Wouldn’t it be nice to deprioritize screens? Even if that means just using one that’s slightly smaller? That’s what it felt like to switch to the iPhone 12 Mini. It’s still a smartphone. It’s not this kind of baby phone. But I just felt like I had more control over my phone. It’s so light, so airy. It fit into the small side pocket of the stretch pants I’ve been wearing more than I care to admit.

Its screen is big enough to read emails, scroll on Twitter, or look at maps when it’s docked in your car, but it’s small enough that watching more than one episode of a Netflix series gets annoying. This was my experience, anyway; I watched an hour-long episode of The Queen’s Gambit on it, but by the following episode I was tired of watching on my baby phone and went to bed. It can be used as an entertainment device, for how-to videos on YouTube or dance duets on TikTok, but the iPhone 12 Mini just didn’t suck me in the same way my larger phone does. I found myself hitting the edges, both physically and metaphorically, of the amount of stuff I’d look at or watch or read. That’s a good thing.

Its tininess has its downsides. I am in awe of some of the non-words I have almost sent in text messages this week, autocorrect be damned. Its speakers aren’t spectacular, as you might expect from a physically smaller device. It’s fine enough for watching videos, but phone calls at high volumes sometimes sound distorted. Since I make a lot of calls on speakerphone (I know, I’m sorry, I only do this when I am alone), this felt like an actual drawback.

Blame It on the Juice

The iPhone 12 Mini’s battery life was better than I expected—but still not great. On a particularly active day last week, I took the fully juiced phone off its charger at 11am, used Google Maps for twenty minutes or so, listened to a couple of podcasts, snapped photos and videos, made a few phone calls (including one lasting over an hour), browsed Twitter and Instagram, and watched Netflix at night. I hit the 10 percent battery mark around 10pm. So the phone wouldn’t have lasted a “full day” had my phone test started earlier that morning.

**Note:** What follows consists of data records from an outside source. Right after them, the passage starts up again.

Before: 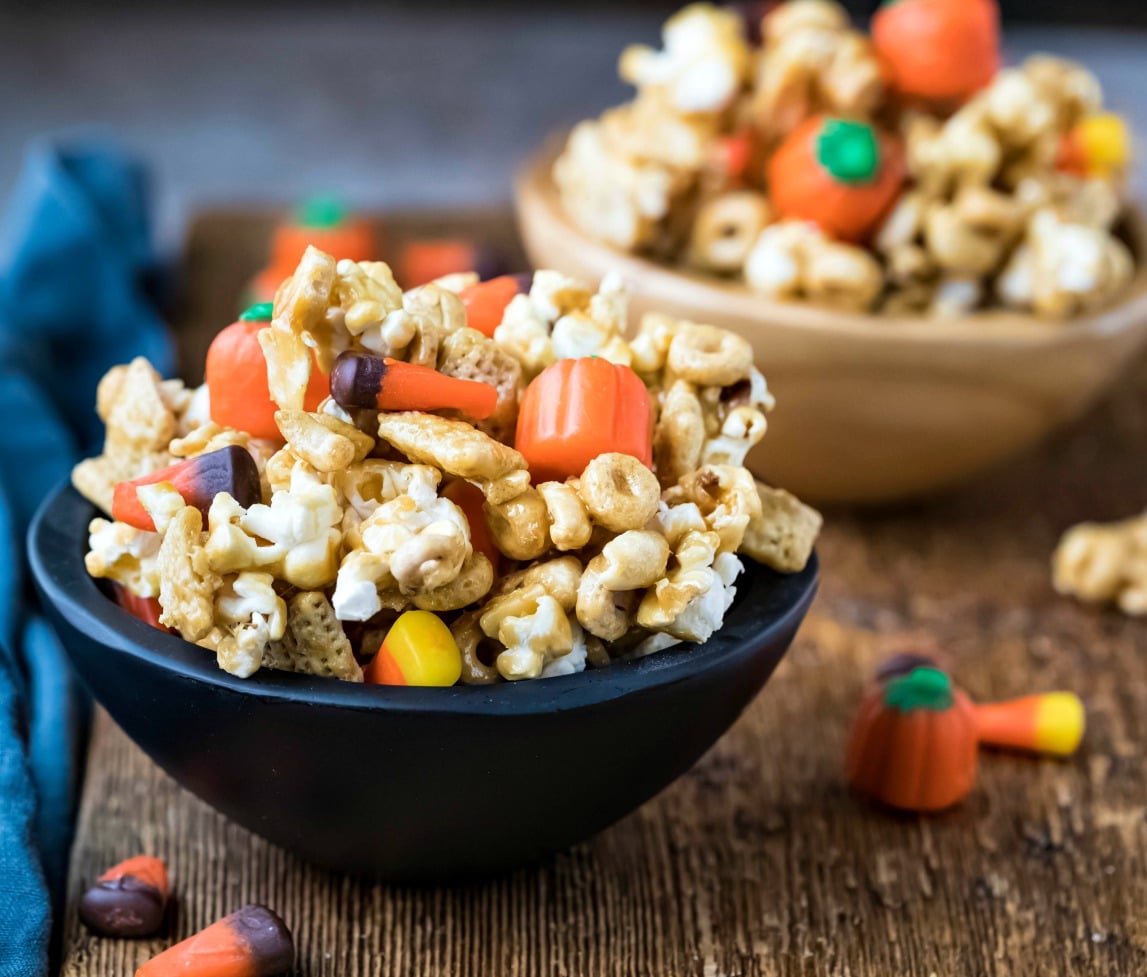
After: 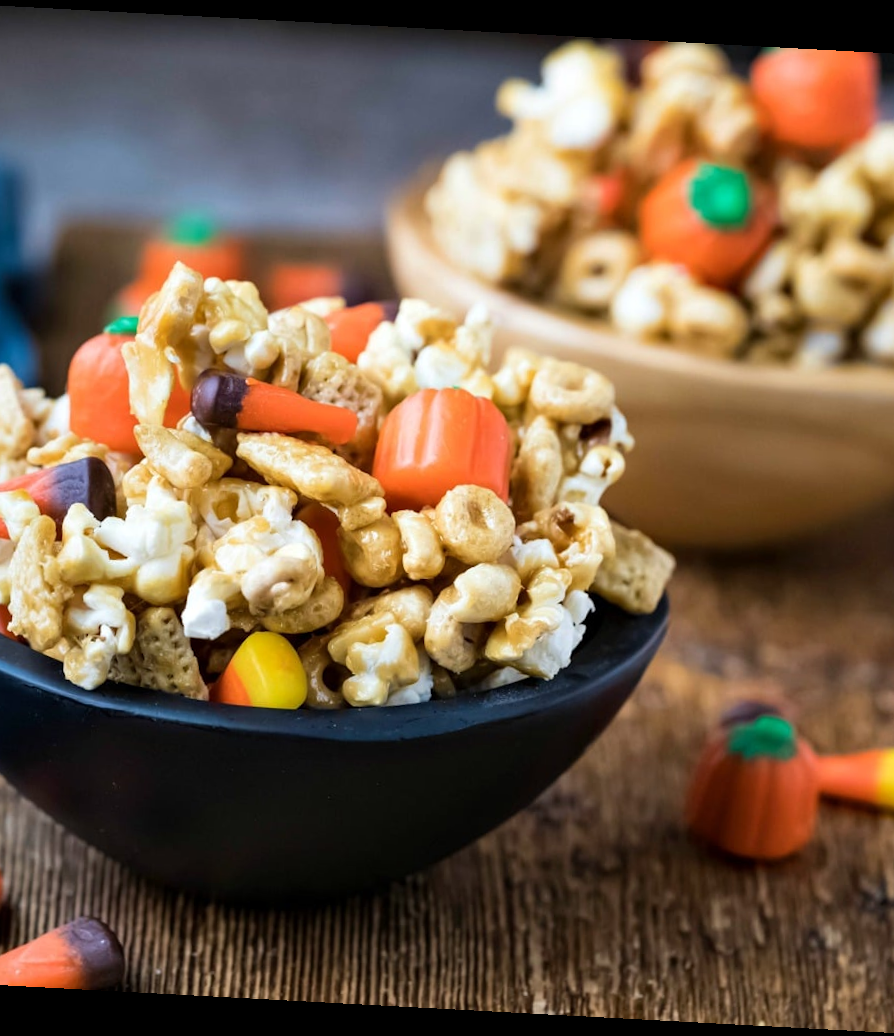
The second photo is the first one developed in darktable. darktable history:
crop and rotate: angle -3.07°, left 14.277%, top 0.015%, right 11.042%, bottom 0.021%
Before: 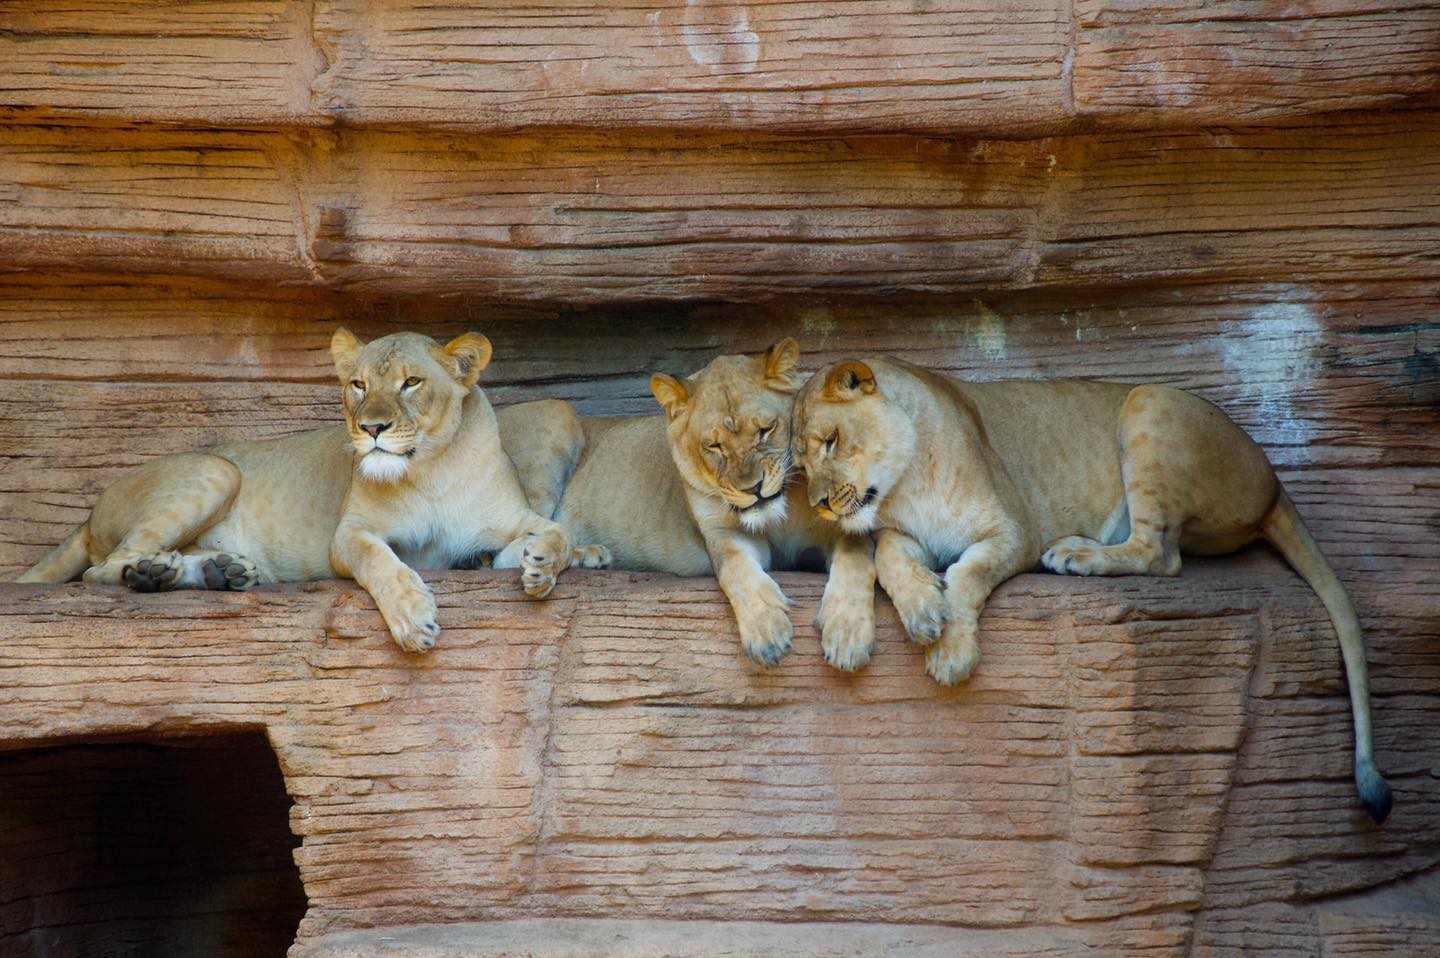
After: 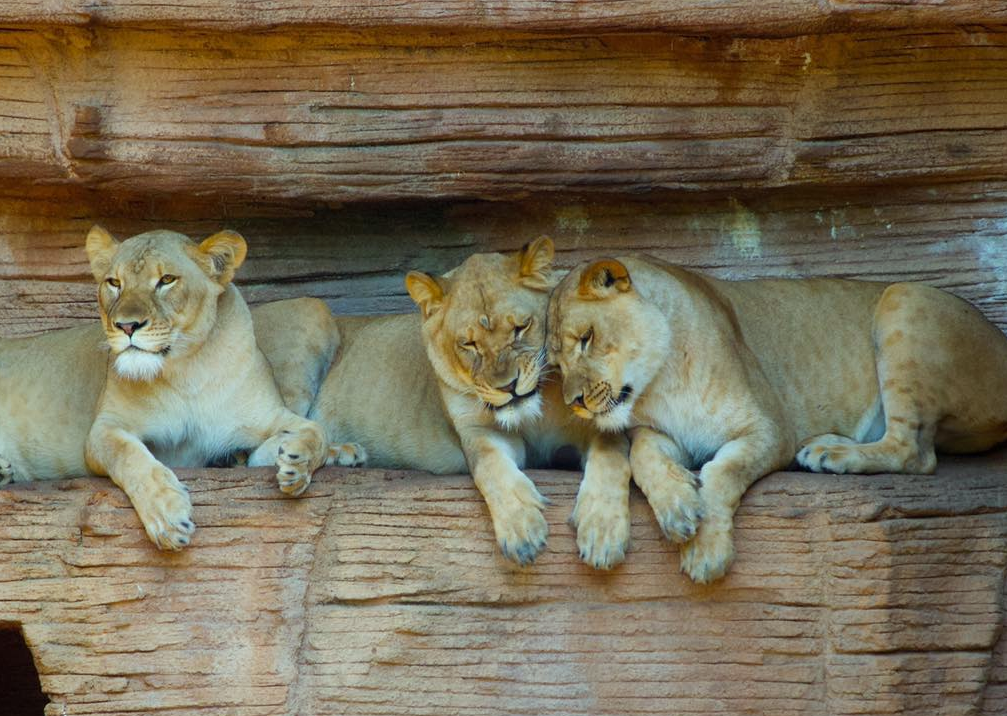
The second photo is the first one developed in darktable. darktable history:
crop and rotate: left 17.046%, top 10.659%, right 12.989%, bottom 14.553%
color correction: highlights a* -6.69, highlights b* 0.49
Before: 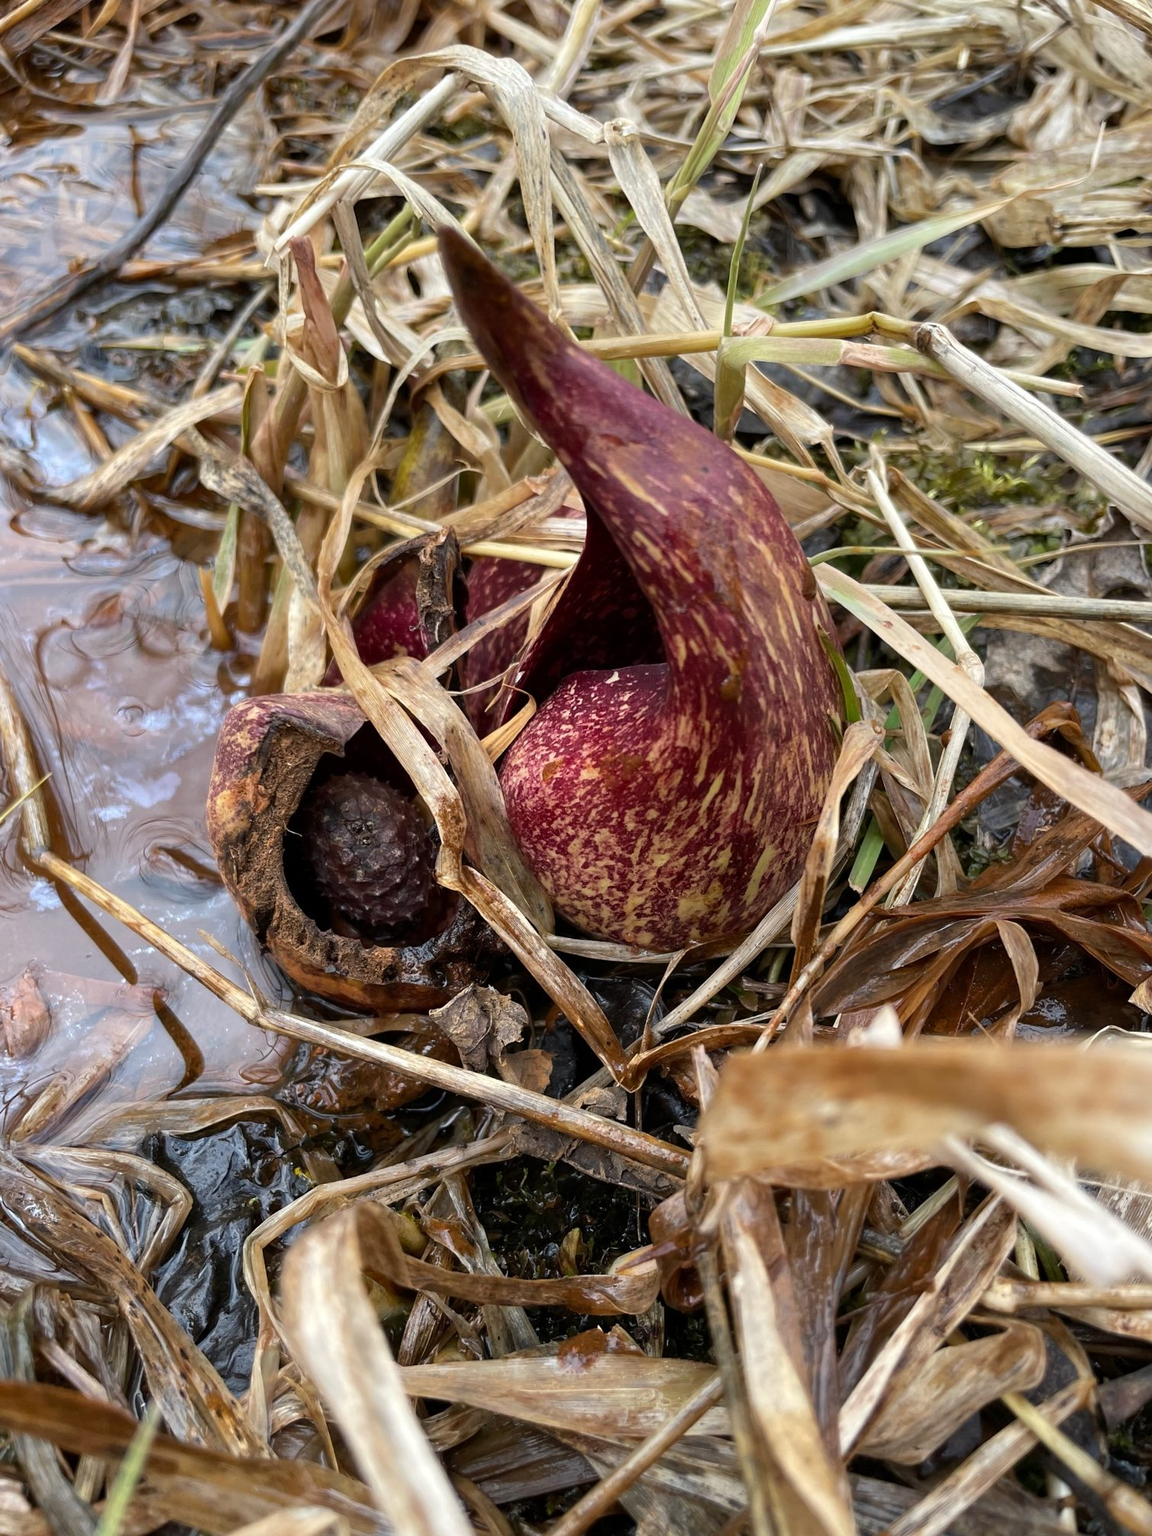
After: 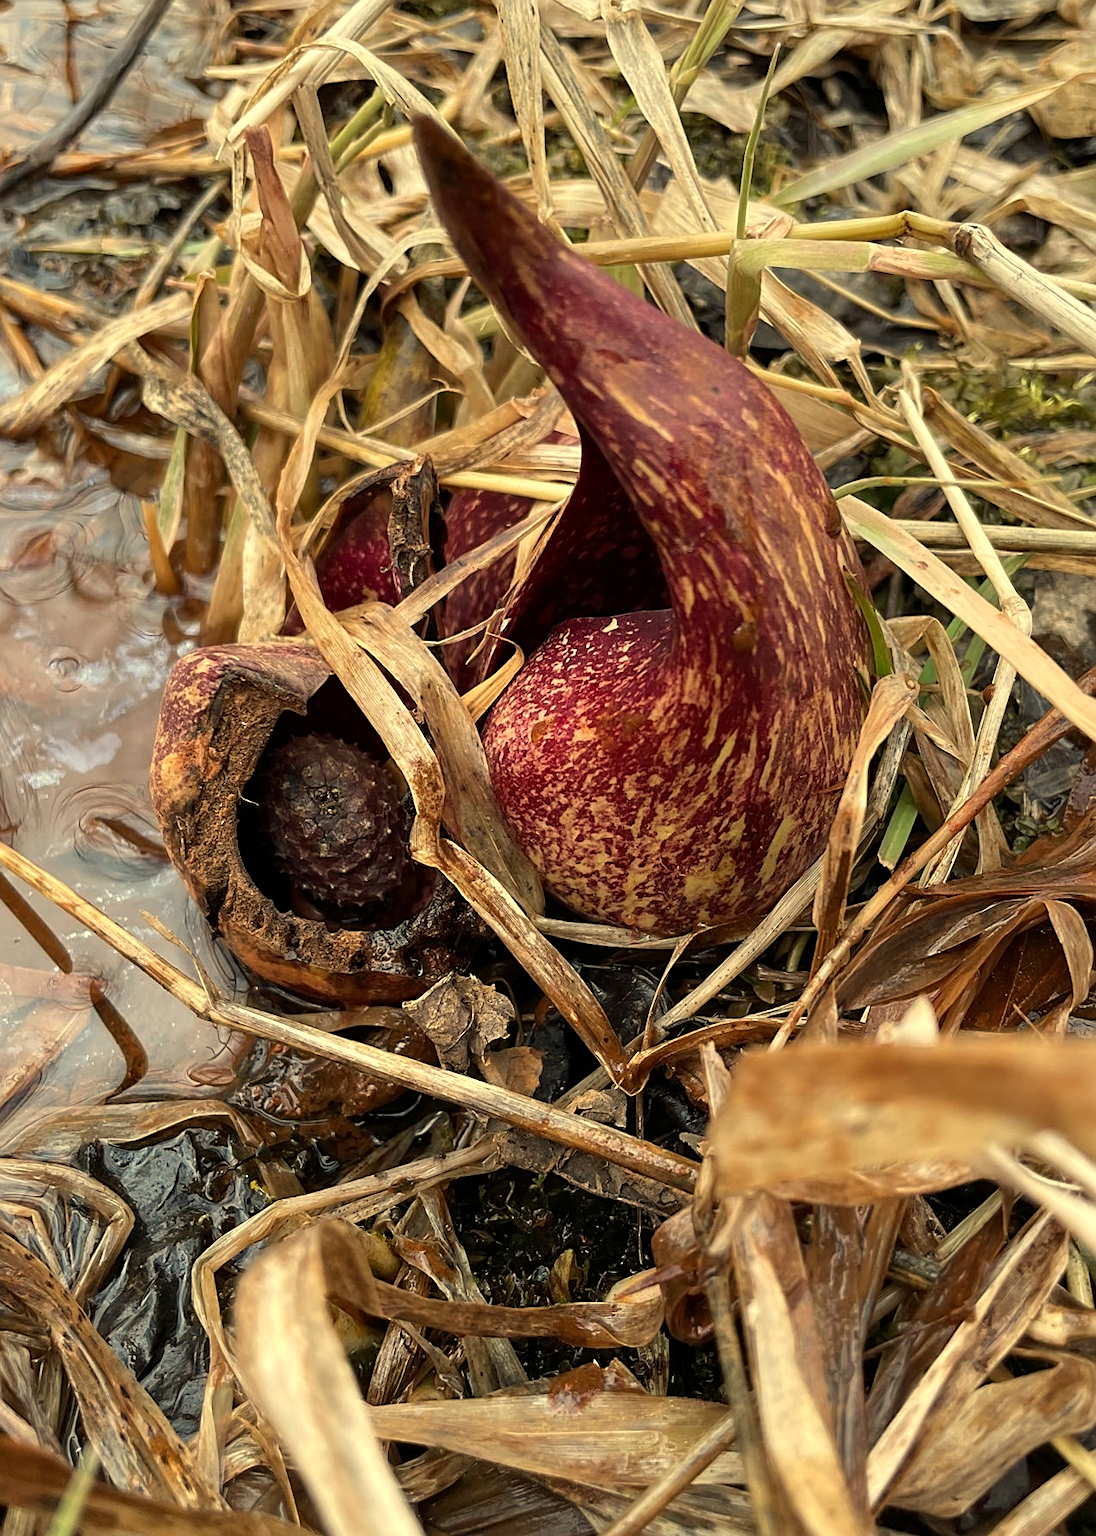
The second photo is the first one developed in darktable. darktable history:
crop: left 6.446%, top 8.188%, right 9.538%, bottom 3.548%
sharpen: on, module defaults
white balance: red 1.08, blue 0.791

Also, I wasn’t connected to a 5G wireless network. I was using my 4G SIM card that particular day. After that I swapped in a 5G SIM, but 5G isn’t widely available where I live, and as I experienced when I reviewed the regular iPhone 12, I only noticed the iPhone 12 Mini connect to a 5G network on one occasion. So I can’t say how regularly connecting to 5G will affect battery life on this phone. This is something to consider if you plan to try to squeeze years out of this phone, as ideally you would with any consumer electronic.

As for the iPhone 12 Mini’s camera—it’s the iPhone 12’s camera! (You’ll notice a theme here.) The rear camera module contains both a wide camera and an ultrawide camera. The selfie-camera (which is part of the Face ID system) is a single wide lens. Apple has made some improvements in computational photography over the past year, though, which means the camera software is better. The faster chip in the iPhones 12 helps a lot too. And here, again, is where the 5.4-inch iPhone 12 Mini stands out from the similarly sized, less expensive iPhone SE; the iPhone SE doesn’t take wide-angle photos, can’t capture objects in Portrait mode, and doesn’t handle high-contrast settings nearly as well as the Mini. Obvious product differentiation aside, it’s kind of remarkable that these two phones were released just six months apart.

Have I convinced you that a slightly smaller iPhone might be what you need? A phone you’ll carry comfortably on walks and jogs, lose between the couch cushions, and fish for in the dark space of your bag or backpack? A phone that won’t take up too much space on your nightstand, or on the dinner table when we can all go back to eating together again? A phone that won’t suck up too much space in your brain?

I’m not suggesting a small iPhone will cure our collective obsessions with phones. But maybe, with all the big things we’re facing every day, a phone doesn’t have to be one of them. It could be one less thing.